Perovskite solar cells are a promising next-generation solar energy harvester because of their excellent photovoltaic performance and simple fabrication procedure. The high power conversion efficiency of this cell, together with its low cost of materials and processes, differentiates it from commercial silicon or other organic and inorganic solar cells. In this work, numerical simulation was performed using Solar Cell Capacitance Simulator (SCAPS)−1D for the device structure (FTO/HTM/ CH3NH3PbI3/ETM/Au) to analyze the impact of absorber layer thickness and defect density on various parameters of Photovoltaic cells. The purpose of this research was to explore the properties of CH3NH3PbI3-based solar cells with different HTM layers, such as Cu2O and ETM layers, such as SnO2, TiO2, and ZnO, respectively.

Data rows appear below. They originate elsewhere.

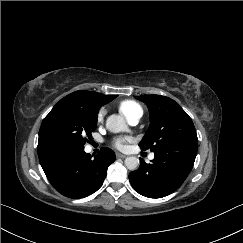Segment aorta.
<instances>
[{"mask_svg":"<svg viewBox=\"0 0 243 243\" xmlns=\"http://www.w3.org/2000/svg\"><path fill=\"white\" fill-rule=\"evenodd\" d=\"M106 128L112 133H119L127 131L128 127L123 117L120 115H110L106 121ZM125 166L127 169L134 171L139 166V159L131 156L125 159Z\"/></svg>","mask_w":243,"mask_h":243,"instance_id":"1","label":"aorta"}]
</instances>
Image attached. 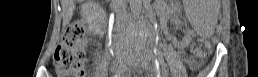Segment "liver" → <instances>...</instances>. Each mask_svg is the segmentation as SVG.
Returning <instances> with one entry per match:
<instances>
[{"label": "liver", "mask_w": 258, "mask_h": 77, "mask_svg": "<svg viewBox=\"0 0 258 77\" xmlns=\"http://www.w3.org/2000/svg\"><path fill=\"white\" fill-rule=\"evenodd\" d=\"M78 1L82 2V0ZM74 2L75 0H61V5L63 9V25H67L73 16Z\"/></svg>", "instance_id": "6515ba94"}]
</instances>
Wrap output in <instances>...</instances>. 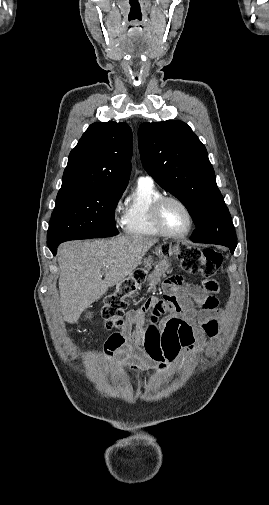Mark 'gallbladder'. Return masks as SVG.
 <instances>
[{
	"label": "gallbladder",
	"mask_w": 269,
	"mask_h": 505,
	"mask_svg": "<svg viewBox=\"0 0 269 505\" xmlns=\"http://www.w3.org/2000/svg\"><path fill=\"white\" fill-rule=\"evenodd\" d=\"M92 313L91 312H86L85 318L86 319H91L92 318Z\"/></svg>",
	"instance_id": "1"
}]
</instances>
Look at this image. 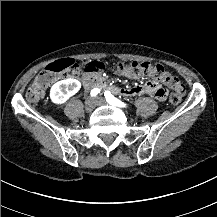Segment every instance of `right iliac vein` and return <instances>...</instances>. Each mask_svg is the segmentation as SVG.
<instances>
[{"label": "right iliac vein", "mask_w": 217, "mask_h": 217, "mask_svg": "<svg viewBox=\"0 0 217 217\" xmlns=\"http://www.w3.org/2000/svg\"><path fill=\"white\" fill-rule=\"evenodd\" d=\"M96 106V100L93 97H87L85 100V110L92 112Z\"/></svg>", "instance_id": "1"}]
</instances>
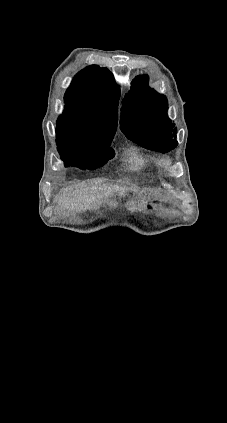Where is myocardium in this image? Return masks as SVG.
Segmentation results:
<instances>
[{
  "label": "myocardium",
  "mask_w": 227,
  "mask_h": 423,
  "mask_svg": "<svg viewBox=\"0 0 227 423\" xmlns=\"http://www.w3.org/2000/svg\"><path fill=\"white\" fill-rule=\"evenodd\" d=\"M163 164H164V166H168L169 161L168 160H164Z\"/></svg>",
  "instance_id": "myocardium-1"
}]
</instances>
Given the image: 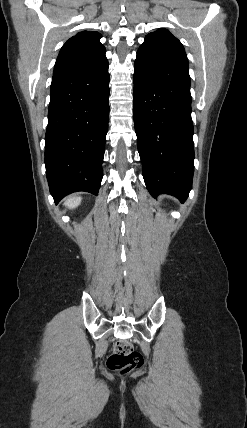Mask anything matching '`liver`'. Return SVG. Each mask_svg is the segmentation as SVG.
I'll use <instances>...</instances> for the list:
<instances>
[{"instance_id":"liver-1","label":"liver","mask_w":247,"mask_h":428,"mask_svg":"<svg viewBox=\"0 0 247 428\" xmlns=\"http://www.w3.org/2000/svg\"><path fill=\"white\" fill-rule=\"evenodd\" d=\"M82 198L81 197H72L65 202V205L70 209H74L80 205Z\"/></svg>"}]
</instances>
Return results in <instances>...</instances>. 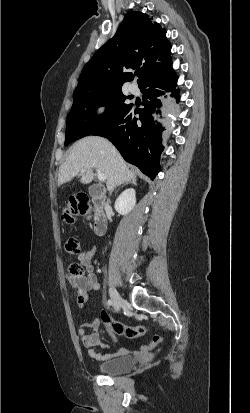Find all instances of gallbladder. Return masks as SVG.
<instances>
[{
    "instance_id": "gallbladder-1",
    "label": "gallbladder",
    "mask_w": 250,
    "mask_h": 413,
    "mask_svg": "<svg viewBox=\"0 0 250 413\" xmlns=\"http://www.w3.org/2000/svg\"><path fill=\"white\" fill-rule=\"evenodd\" d=\"M93 191V188H90V192H92Z\"/></svg>"
}]
</instances>
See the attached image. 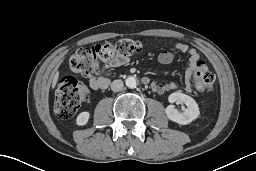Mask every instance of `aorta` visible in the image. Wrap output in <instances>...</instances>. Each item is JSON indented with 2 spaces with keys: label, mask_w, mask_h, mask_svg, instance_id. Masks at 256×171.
<instances>
[{
  "label": "aorta",
  "mask_w": 256,
  "mask_h": 171,
  "mask_svg": "<svg viewBox=\"0 0 256 171\" xmlns=\"http://www.w3.org/2000/svg\"><path fill=\"white\" fill-rule=\"evenodd\" d=\"M125 84H126V86H127L128 88L133 89V88H136V86H137V80H136L135 77L130 76V77H128V78L125 80Z\"/></svg>",
  "instance_id": "aorta-1"
}]
</instances>
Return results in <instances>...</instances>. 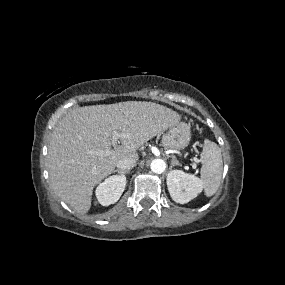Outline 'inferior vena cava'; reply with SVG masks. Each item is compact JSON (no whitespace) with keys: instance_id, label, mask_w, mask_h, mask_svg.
<instances>
[{"instance_id":"inferior-vena-cava-1","label":"inferior vena cava","mask_w":285,"mask_h":285,"mask_svg":"<svg viewBox=\"0 0 285 285\" xmlns=\"http://www.w3.org/2000/svg\"><path fill=\"white\" fill-rule=\"evenodd\" d=\"M135 165H136V161L134 159L127 158V159L118 161L116 166L119 170L126 171V170H130Z\"/></svg>"}]
</instances>
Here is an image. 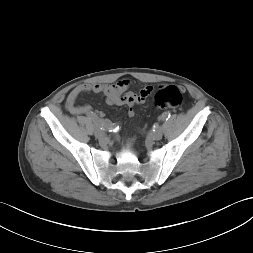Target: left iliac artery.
I'll return each instance as SVG.
<instances>
[{"mask_svg": "<svg viewBox=\"0 0 253 253\" xmlns=\"http://www.w3.org/2000/svg\"><path fill=\"white\" fill-rule=\"evenodd\" d=\"M169 117H170V113H169V112H164V113L162 114V119H163V120H167Z\"/></svg>", "mask_w": 253, "mask_h": 253, "instance_id": "44dca946", "label": "left iliac artery"}]
</instances>
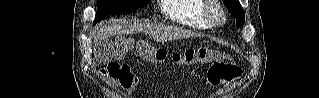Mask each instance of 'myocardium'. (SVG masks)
Returning a JSON list of instances; mask_svg holds the SVG:
<instances>
[{"label":"myocardium","instance_id":"1","mask_svg":"<svg viewBox=\"0 0 319 98\" xmlns=\"http://www.w3.org/2000/svg\"><path fill=\"white\" fill-rule=\"evenodd\" d=\"M204 17L210 25H221L225 20V12L222 5L216 0L207 1L203 9Z\"/></svg>","mask_w":319,"mask_h":98}]
</instances>
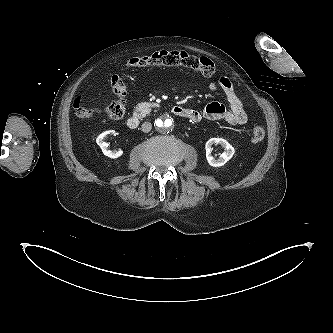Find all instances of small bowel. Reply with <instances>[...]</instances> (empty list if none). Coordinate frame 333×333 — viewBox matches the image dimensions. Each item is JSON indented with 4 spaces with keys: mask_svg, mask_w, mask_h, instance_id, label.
<instances>
[{
    "mask_svg": "<svg viewBox=\"0 0 333 333\" xmlns=\"http://www.w3.org/2000/svg\"><path fill=\"white\" fill-rule=\"evenodd\" d=\"M211 91L221 90L229 104V108L218 102H211L199 111L191 108H185V118L193 122L209 120L213 122L223 121L230 125H243L247 122V114L241 100L236 95L231 80L226 77H220L216 82L209 85Z\"/></svg>",
    "mask_w": 333,
    "mask_h": 333,
    "instance_id": "c3829d8e",
    "label": "small bowel"
}]
</instances>
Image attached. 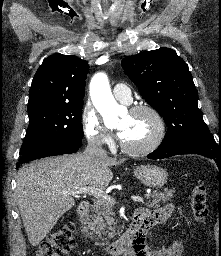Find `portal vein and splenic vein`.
<instances>
[{
  "label": "portal vein and splenic vein",
  "mask_w": 221,
  "mask_h": 256,
  "mask_svg": "<svg viewBox=\"0 0 221 256\" xmlns=\"http://www.w3.org/2000/svg\"><path fill=\"white\" fill-rule=\"evenodd\" d=\"M82 193L92 195L99 200H104V201L110 202L112 204L115 203V200L113 198H111L109 195H107L102 189H99L96 187L85 186V187L73 189L68 192V194H70V195H77V194H82ZM131 199L134 202H143V197H140V196H131Z\"/></svg>",
  "instance_id": "18ae733b"
}]
</instances>
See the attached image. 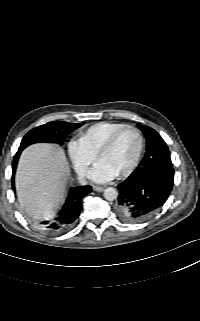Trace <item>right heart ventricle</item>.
Masks as SVG:
<instances>
[{
  "instance_id": "1",
  "label": "right heart ventricle",
  "mask_w": 200,
  "mask_h": 321,
  "mask_svg": "<svg viewBox=\"0 0 200 321\" xmlns=\"http://www.w3.org/2000/svg\"><path fill=\"white\" fill-rule=\"evenodd\" d=\"M127 126L125 123L102 121L90 125L80 133V140L95 154L101 146L118 130Z\"/></svg>"
}]
</instances>
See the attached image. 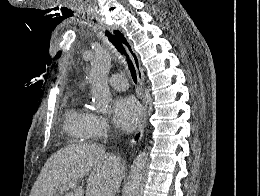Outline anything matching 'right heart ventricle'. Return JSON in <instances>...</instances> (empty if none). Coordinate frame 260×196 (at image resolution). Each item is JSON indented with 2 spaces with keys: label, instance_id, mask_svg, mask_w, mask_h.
Returning a JSON list of instances; mask_svg holds the SVG:
<instances>
[{
  "label": "right heart ventricle",
  "instance_id": "e07e8e85",
  "mask_svg": "<svg viewBox=\"0 0 260 196\" xmlns=\"http://www.w3.org/2000/svg\"><path fill=\"white\" fill-rule=\"evenodd\" d=\"M92 113L85 106L82 98H77L72 108L65 114L66 125L75 130L90 129ZM78 143H93L90 138H82ZM50 192H58V190H50Z\"/></svg>",
  "mask_w": 260,
  "mask_h": 196
}]
</instances>
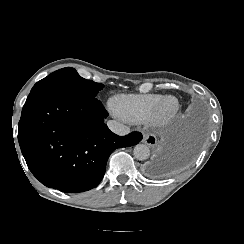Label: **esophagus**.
<instances>
[{"mask_svg": "<svg viewBox=\"0 0 244 244\" xmlns=\"http://www.w3.org/2000/svg\"><path fill=\"white\" fill-rule=\"evenodd\" d=\"M142 142L148 145L150 148H153L157 145V138L152 133H144Z\"/></svg>", "mask_w": 244, "mask_h": 244, "instance_id": "obj_1", "label": "esophagus"}]
</instances>
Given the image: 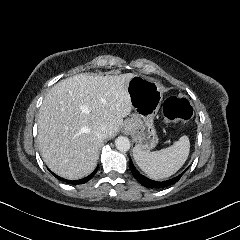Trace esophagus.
<instances>
[{"label": "esophagus", "mask_w": 240, "mask_h": 240, "mask_svg": "<svg viewBox=\"0 0 240 240\" xmlns=\"http://www.w3.org/2000/svg\"><path fill=\"white\" fill-rule=\"evenodd\" d=\"M128 126H131V123H128Z\"/></svg>", "instance_id": "1"}]
</instances>
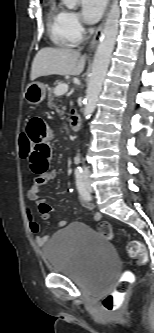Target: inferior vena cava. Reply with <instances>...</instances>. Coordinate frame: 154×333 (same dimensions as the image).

Additionally, the thicknesses of the perovskite absorber are adjusted to obtain the highest photovoltaic efficiency, and the impact of the defect at the perovskite absorber layer on solar cell performance is also investigated. According to the findings of this article, the thickness of the absorber layer and defect density in a perovskite solar cell had a significant impact on JSC, FF, VOC, and efficiency. The findings show a substantial gain in efficiency (18%) when the ETM layer is ZnO. As the defect density of the absorber layer increases, the JSC, VOC, FF, and PCE values of perovskite solar cells decrease considerably. According to our findings, the ZnO as ETM is the most likely to provide a high photovoltaic (PV) efficiency when combined with Cu2O-based HTM.